Australian health influencer mints coin
Sells to their followers through their social channels, Discord
Promotes health products through ‘decentralized’ apps and platforms
Followers can buy health product from influencer at a discount, using coin
Influencer sets up Multi-level marketing campaign for health product, programming coin/NFT to do something similar to DeFi Liquidity Provider/miner coins which earns a proportion of trading fees
Referrals earn commission on referee’s referees and so on
The more social interaction and product sales they makes they get the more the influencer coin is worth
Possible Web3 ad agency X influencer business model
This time an advertising agency for say a toothpaste brand sets up a campaign around tooth decay. The advertising agency contracts influencers and ambassadors to the campaign thusly:
Agency creates NFTs for ad campaign videos and art
Agency gives influencer some NFTs (aka digital claims) linked to campaign’s video and artwork
Influencer promotes these videos and art on their Telegram, Discord, Odyssey, other apps
Popularity, views and sharing of reflected in the NFT held by influencer
Influencer sells NFT on OpenSea
On to the next project
Bootopians
My favourite DJ has just gone on a foray into the metaverse. I write this as I’m listenting to his Backyard Boogie Mixes.
Moon Boots has launched his own community on Web3 creator platform Highlight, access to which is available only by buying his NFT.

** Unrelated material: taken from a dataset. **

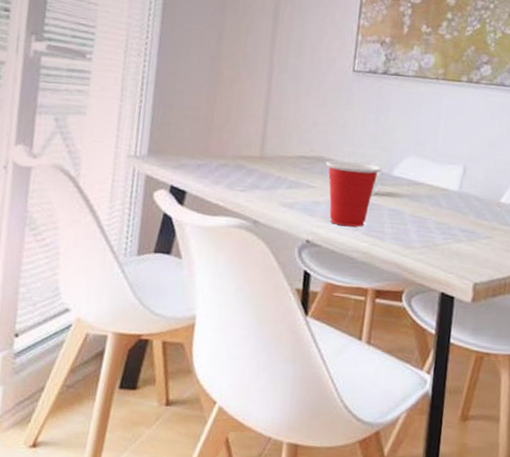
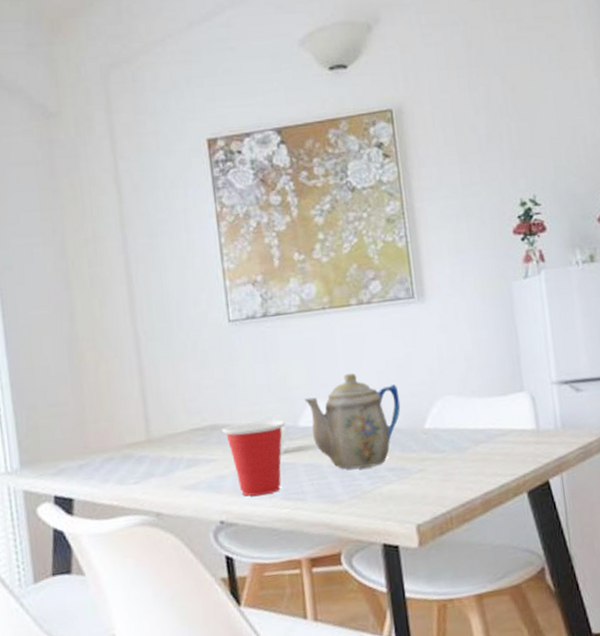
teapot: none [402,139,486,225] -> present [304,373,401,469]

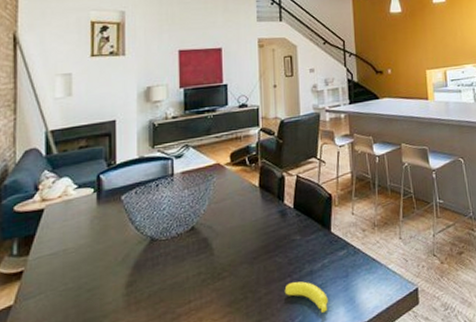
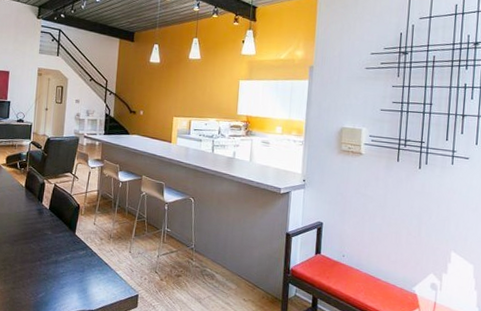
banana: present [284,281,328,313] -> none [34,266,66,295]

Among some of the perks are:
Exclusive downloads & mixes
Discounts on merch & exclusive merch
NFTs
Talking with me about music or production on Discord
Meeting other fans on Discord
Early access to tickets for future shows
I’m not too sure what the ‘economics’ of these creator coins is meant to achieve but presumably like the gravitational pull in the metaverse:
more FOMO = higher price
Conclusion
Musicians and artists have benefited little financially from the digital economy largely because their work is intermediated by more middlemen than ever.
Think Spotify, YouTube but also all the millions of YouTube accounts that make money from uploading other artists music with a scan JPEG of the album cover or lyrics. I’m sure there’s a better way for digital creators to earn directly from their work and ‘coins’ might be the start of it.
But it’s not just the ticket-clippers that have eroded the livelihoods of many artists. The democratization of art and music production tools has lowered the barrier of entry for millions of people to become pseudo artists.
Similarly crypto’s ‘democratization of money’ will cheapen many of the social interactions that were once highly valued even though the didn’t have price on them.